Скоро я имел случай познакомиться с внутренней жизнью одного из общежитий. Меня попросили прийти на обед и рассказать студентам об организации высшего технического образования в России. В нижнем этаже располагались столовая и гостиная. Пылал камин. Электрические лампочки горели в особых подсвечниках. Студенты видимо постарались придать торжественность своему обеду. После обеда я сделал доклад. Потом председательствовавший студент предложил показать прочие помещения общежития. Во втором этаже помещались комнаты для занятий. Вокруг каждого стола по несколько стульев. Видимо за каждым столом сидело по несколько занимающихся студентов. В мое время русские студенты так не работали. Каждый старался иметь хоть небольшую, но отдельную комнату. Особенно меня поразил третий этаж — студенческая спальня. Большая комната, в которой постели расположены были в три этажа. Я невольно вспомнил военную службу в Петербурге, но у нас там постели располагались только в два этажа и казармы Николаевских времен имели очень высокие потолки. Вспомнил и общежитие Путейского Института, где большинство студентов имели отдельные большие комнаты. А вот тут в стране, кичащейся высоким стандартом жизни, студенты живут в казарменной обстановке и, как видно, к ней привыкают.

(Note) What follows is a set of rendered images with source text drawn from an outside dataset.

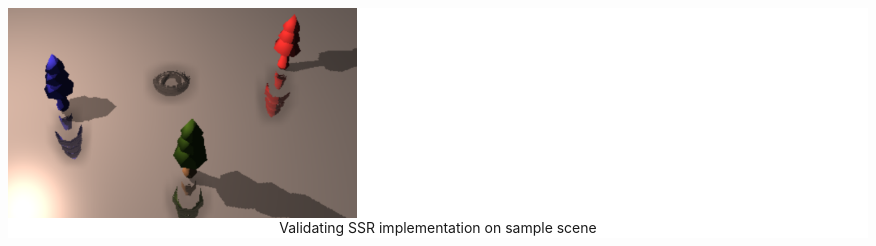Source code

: <img src="images/ssr_validation_2.png" height="210px" style="vertical-align: middle;">
</div>
</div>
<figcaption style="text-align: center;">Validating SSR implementation on sample scene</figcaption>

<div style="display: flex; justify-content: space-around; align-items: center;">
<div>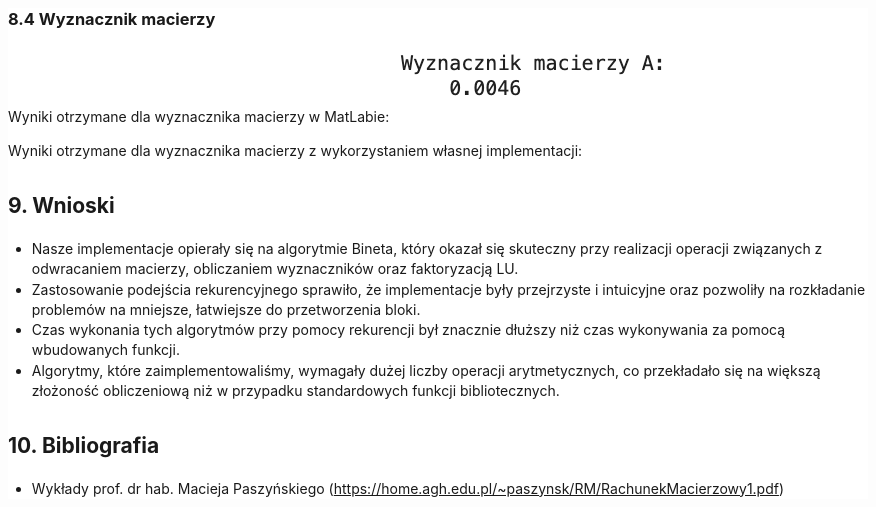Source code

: 

### 8.4 Wyznacznik macierzy  <a name="det_matlab"></a>

Wyniki otrzymane dla wyznacznika macierzy w MatLabie:
![det_matlab](figures/det_matlab.png)

Wyniki otrzymane dla wyznacznika macierzy z wykorzystaniem własnej implementacji:


	
## 9. Wnioski  <a name="wnioski"></a>

- Nasze implementacje opierały się na algorytmie Bineta, który okazał się skuteczny przy realizacji operacji związanych z odwracaniem macierzy, obliczaniem wyznaczników oraz faktoryzacją LU. 
- Zastosowanie podejścia rekurencyjnego sprawiło, że implementacje były przejrzyste i intuicyjne oraz pozwoliły na rozkładanie problemów na mniejsze, łatwiejsze do przetworzenia bloki. 
-  Czas wykonania tych algorytmów przy pomocy rekurencji był znacznie dłuższy niż czas wykonywania za pomocą wbudowanych funkcji.
- Algorytmy, które zaimplementowaliśmy, wymagały dużej liczby operacji arytmetycznych, co przekładało się na większą złożoność obliczeniową niż w przypadku standardowych funkcji bibliotecznych. 



## 10. Bibliografia  <a name="biblio"></a>
- Wykłady prof. dr hab. Macieja Paszyńskiego (https://home.agh.edu.pl/~paszynsk/RM/RachunekMacierzowy1.pdf)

Вспоминаю съезды секции механики, в которых я впоследствии участвовал. Их устраивали обычно в крупных университетах в каникулярное время и предоставляли для жития членов общества студенческие общежития. Казарменная обстановка общежитий членов Общества видимо не стесняла.

Скоро после начала занятий в университете я имел случай познакомиться с Советом профессоров. Это — многолюдное собрание, в котором принимают участие не только профессора, но и преподаватели. Обсуждение дел при таком многолюдстве, конечно, невозможно и все ограничивается годовым отчетом президента, который обычно принимается без всяких прений. На этот раз заседание имело неожиданное для меня продолжение. После чтения отчета президент говорил речь, точнее сказать делал выговор группе профессоров. Оказалось, что на последней футбольной игре некоторые профессора напились пьяными и безобразничали во время игры. И вот президент укорял их за такое поведение в присутствии студентов.